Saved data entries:

*** Begin section ***

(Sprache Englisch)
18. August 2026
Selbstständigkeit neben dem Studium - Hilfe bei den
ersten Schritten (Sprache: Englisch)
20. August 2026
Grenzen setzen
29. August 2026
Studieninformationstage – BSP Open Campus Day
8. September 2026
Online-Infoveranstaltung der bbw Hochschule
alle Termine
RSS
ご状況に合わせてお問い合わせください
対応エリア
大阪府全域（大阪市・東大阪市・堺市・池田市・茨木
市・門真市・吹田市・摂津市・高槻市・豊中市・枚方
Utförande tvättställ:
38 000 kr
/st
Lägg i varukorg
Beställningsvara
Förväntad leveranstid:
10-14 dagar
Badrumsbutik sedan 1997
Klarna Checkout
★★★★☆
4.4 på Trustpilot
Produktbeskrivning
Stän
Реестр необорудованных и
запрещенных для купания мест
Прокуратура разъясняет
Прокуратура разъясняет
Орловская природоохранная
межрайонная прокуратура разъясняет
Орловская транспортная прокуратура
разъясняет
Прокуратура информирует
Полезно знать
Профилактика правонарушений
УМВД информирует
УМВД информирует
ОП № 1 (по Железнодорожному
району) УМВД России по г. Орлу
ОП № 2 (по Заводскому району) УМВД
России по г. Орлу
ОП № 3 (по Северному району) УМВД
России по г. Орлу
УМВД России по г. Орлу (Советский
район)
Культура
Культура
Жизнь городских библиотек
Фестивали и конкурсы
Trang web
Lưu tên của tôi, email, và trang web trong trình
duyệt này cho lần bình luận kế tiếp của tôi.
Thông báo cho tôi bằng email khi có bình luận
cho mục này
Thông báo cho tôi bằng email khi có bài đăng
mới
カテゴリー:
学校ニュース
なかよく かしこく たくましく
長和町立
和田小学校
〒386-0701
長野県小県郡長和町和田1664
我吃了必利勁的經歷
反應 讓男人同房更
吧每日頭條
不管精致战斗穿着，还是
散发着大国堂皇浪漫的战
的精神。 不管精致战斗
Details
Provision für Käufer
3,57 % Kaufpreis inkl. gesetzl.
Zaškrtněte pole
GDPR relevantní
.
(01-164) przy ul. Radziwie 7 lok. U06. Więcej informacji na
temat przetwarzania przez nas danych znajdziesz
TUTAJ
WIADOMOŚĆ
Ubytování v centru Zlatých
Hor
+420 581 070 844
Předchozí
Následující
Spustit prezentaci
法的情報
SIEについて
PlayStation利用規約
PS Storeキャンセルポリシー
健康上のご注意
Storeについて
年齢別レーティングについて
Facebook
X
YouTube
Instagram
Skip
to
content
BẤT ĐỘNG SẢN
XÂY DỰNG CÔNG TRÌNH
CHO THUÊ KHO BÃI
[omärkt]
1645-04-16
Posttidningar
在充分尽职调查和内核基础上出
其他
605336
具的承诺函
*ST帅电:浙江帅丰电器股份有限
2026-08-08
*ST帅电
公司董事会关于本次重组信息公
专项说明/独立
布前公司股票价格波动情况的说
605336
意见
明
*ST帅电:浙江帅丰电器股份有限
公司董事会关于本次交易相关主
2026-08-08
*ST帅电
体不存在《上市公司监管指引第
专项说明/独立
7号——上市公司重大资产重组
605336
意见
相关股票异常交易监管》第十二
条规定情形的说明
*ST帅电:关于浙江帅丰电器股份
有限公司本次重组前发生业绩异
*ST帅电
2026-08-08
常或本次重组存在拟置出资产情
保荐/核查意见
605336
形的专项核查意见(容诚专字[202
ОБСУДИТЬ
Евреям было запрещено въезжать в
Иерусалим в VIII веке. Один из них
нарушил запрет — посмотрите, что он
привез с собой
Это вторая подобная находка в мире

*** End section ***

• **EXERCISE PROMPT**
State only the count of lines above that hold the string "району".

• **RESULT FOR THIS EXERCISE**
3